Friday, July 16, 2010

Brandyn Smith, Texas




My entire life I have dealt with being different. Being half black and being totally gay all in the same body is naturally grounds for torment and ridicule. But as my mother would later tell me, “it takes a very strong person to be gay.”

My mother and I have always had a pretty close relationship. I always knew that I could tell her anything and not fear what she would say. But when I accepted myself for who I was, I still feared the worst. All of my friends knew; my kid sister knew; all that was left was to tell my mother. 

In my heart I was certain that she already knew. Mothers always do. But uttering the words, “I’m gay,” was harder than I could imagine. I remember trying to drop hints to her, and in turn she also had hints of her own. The most poignant one to me was exactly one week before I announced my “gayocity” to my mother. We were watching Lifetime and the movie was about a seaman who tells his mother several times that he’s gay, but she never believes him. He goes to the Navy, meets a guy, falls in love and records everything they do into journal. Eventually he is found out, but his lover is not. The lover then has to watch as they beat him and throw him overboard for being a “fag.” The Navy tells the mother it was freak accident and gives his personal belongings to her. As she reads the journal she discovers that her only son was gay and sets out to prove that he was murdered. In the end she succeeds.

After the movie, my mother said, “That would be a horrible way to find out. I would want to know before he died so that I could love and accept him for who he really is.” And in that moment I knew I could tell her. 


A week later, I was wrapping up my last play as a high school actor.

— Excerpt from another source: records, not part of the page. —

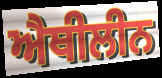
ਐਥੀਲੀਨ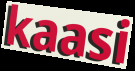
kaasi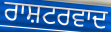
ਰਾਸ਼ਟਰਵਾਦ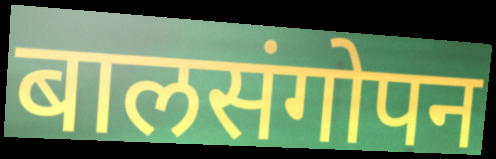
बालसंगोपनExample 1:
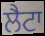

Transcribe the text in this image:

ਲੈਟਾ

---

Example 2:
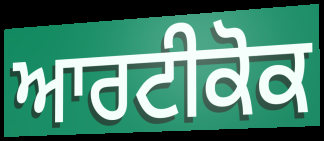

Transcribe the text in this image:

ਆਰਟੀਕੋਕ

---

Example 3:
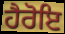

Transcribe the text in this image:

ਹੈਰੋਇ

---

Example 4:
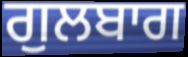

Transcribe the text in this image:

ਗੁਲਬਾਗ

I was in mid costume change when it hit me. I had to tell her that night. She had to know before I left for college and the sooner I told her, the better. The show I was in was called “Passing Through.” It was about a forty year old woman who falls in love with an eighteen year old soldier. After working the show for four months, the connection between the show and my life was never made – Until closing night that is. The young man had a line that became my personal mantra.

He tells the woman, “The trouble with being scared is you miss half of living.” After he tells her this, she abandons all of her fears about their relationship and decides to tell her friends and family. Now it was my turn to cast off my own fear.

When I walked back into the house my mother was in the living room watching the television, while attempting, unsuccessfully, to paint her toenails a hideous shade of orange. I told her that I had something I needed to tell her but wasn’t sure how to. I asked her if she knew what I was about to say and she said that she didn’t. But she smiled as if to say that she did. So I went straight in for it.

I asked her if she remembered the Lifetime movie we watched about the seaman and what happened to him. And of course she did. Then I asked her if she remembered what she said about finding out while the person was alive. She said that she did, but clearly she was going to make me say it. She sat there with a smile and one eyebrow raised. Waiting.

So I said it flat out, “Mom…I’m alive and I like boys.” I couldn’t bring myself to actually use the word “gay,” but I was sure she understood.

She replied, “Great, now paint my toes and tell him his name.” I told her about my then boyfriend, Garrett, and how we met, and that she had actually already met him, but didn’t know it. My mother is now my best friend and my biggest supporter. She has been with me as I dealt with discrimination, racism, homophobia, two cases of attempted murder and other hate crimes. Never once has she said told me that she was ashamed of me. In fact she has done the opposite – she has always affirmed and believed in me. Not a single day goes by that she doesn’t tell me how proud she is of me for being who I am, and there is not a single day that I am not thankful for that fact.